# Lamar & Monroe



## ChevyClassic (Feb 23, 2017)

We have 1250 acres with power line, gas lines and food plots. Mixed woods and hard woods with creeks. We have good deer and turkey with a few hogs. Dues are 800.00 the first year with a discount on return members. We need a few members. web gghc.awardspace.biz Be glad to show lease about any time. 770-328-6one63 please leave message if no answer will call right back.

GOD BLESS


----------



## QuackAttack101 (Feb 23, 2017)

Here are a few critters that my wife and I have taken from this lease over the past few years.  Her deer scored 133 and some change


----------



## Hogwild80 (Feb 23, 2017)

Coonhunting allowed


----------



## ChevyClassic (Feb 23, 2017)

sorry no dog hunting at this time


----------



## TJ Robinson (Feb 23, 2017)

How many members are there?


----------



## snuffy (Feb 24, 2017)

Is this a year round  club? Any Ducks?


----------



## QuackAttack101 (Feb 24, 2017)

TJ Robinson said:


> How many members are there?



He usually keeps it around 20 or 21, or at least that's how it's been the past few years.



snuffy said:


> Is this a year round  club? Any Ducks?



Yes.  Year round.  You can access the property any time.  Not really any ducks.  There is a river as a property line on one side.  We've seen woodies flying up and down the river, but that's about it.


----------



## ruvig8r (Feb 24, 2017)

where are you located?  do you have a camp with water & electric to leave camper year round?


----------



## ChevyClassic (Feb 24, 2017)

exit 198 i75  we have ele. no water can leave camper


----------



## KLBTJTALLY1 (Feb 24, 2017)

Seems like a nice place and definitely a nice guy.  Thanks for the call Chevy!


----------



## ChevyClassic (Feb 25, 2017)

*tomorrow*

be down tomorrow after church if anyone wants to look around be glad to show,  just send a message or call

 God Bless


----------



## Silver Mallard (Feb 26, 2017)

Reserved spots?


----------



## Jewing (Feb 26, 2017)

*Club members*

Do you still have any openings? How many members do you have? Also how many established food plots?
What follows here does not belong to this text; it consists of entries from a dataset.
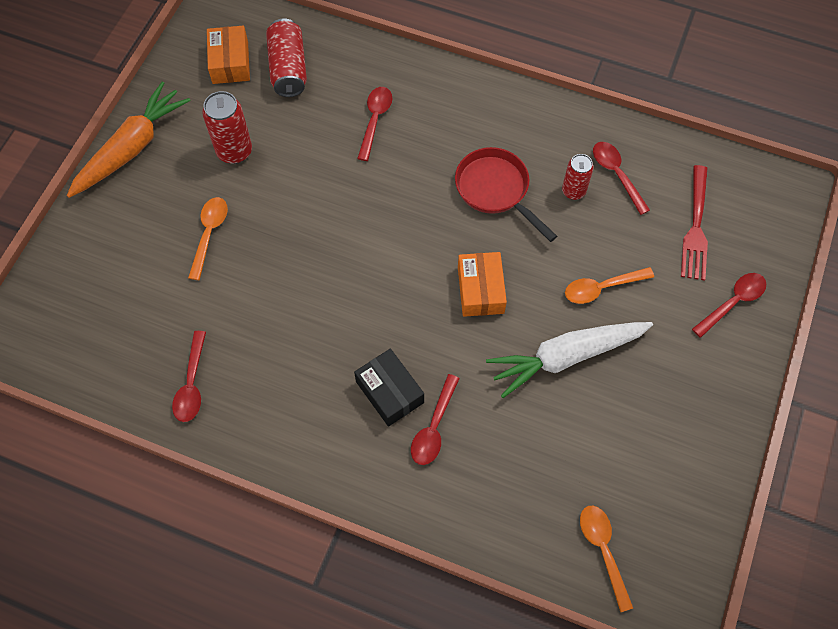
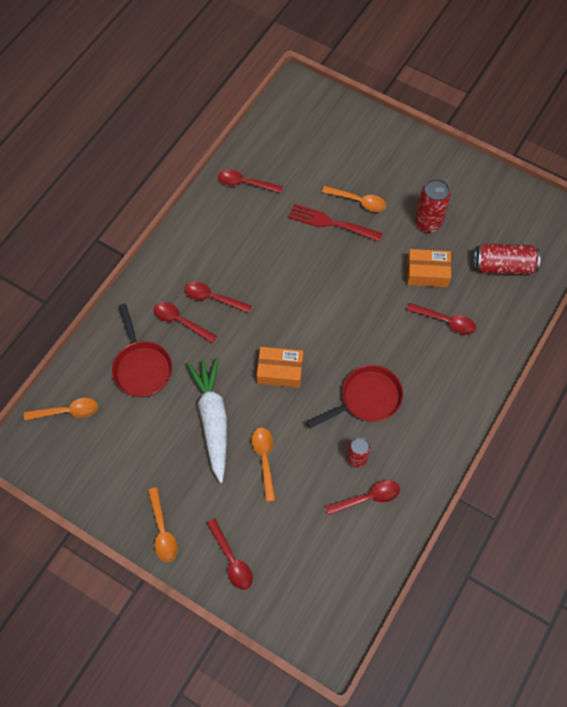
camera: 100 degrees right, 0 degrees up
(132, 148) = (439, 159): orange carrot -> none
(230, 62) = (513, 226): orange box -> orange box (427, 273)
(389, 392) = (212, 298): black box -> red spoon
(513, 464) = (142, 367): none -> red pan
(695, 227) = (306, 550): red fork -> red fork (331, 223)
(724, 386) = (162, 531): none -> orange spoon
If so I would like to come take a look at the property with you if possible. I will be able to next weekend anytime. Thank you for your time and if you would like to call me six78 88six 8four7four.


----------



## ChevyClassic (Feb 27, 2017)

yes we do have 1 reserved spot and multiple club locations with food plots and open woods to hunt


----------



## saltshake (Mar 15, 2017)

*hunting*

Do you still have a opening


----------



## ChevyClassic (Mar 16, 2017)

we have 3 openings as of 3/16/2017


----------



## saltshake (Mar 17, 2017)

*Larry Salter*

I live in Fl so I probably can'y make it up there in time to look at it. I'm from Macon lived there all my life moved to Fl 17 years ago to retire. I'm a 71 veteran and just need a place to get out and enjoy the woods. Can you send me the rules and any other info. If everything looks good I will send you a check.  saltshake@yahoo.com  352-228-7966


----------



## harleyrealtor (Mar 19, 2017)

*Hunting Club*

Would it be 2 memberships for my wife and me, or would we both hunt under the seat membership?


----------



## wcannon (Mar 21, 2017)

would like to come and see property if you still have openings, 7708427zero77


----------



## ChevyClassic (Mar 23, 2017)

THANKS AGAIN G.O.N. 
For Your Help Getting Members We Needed.

WE ARE FULL


----------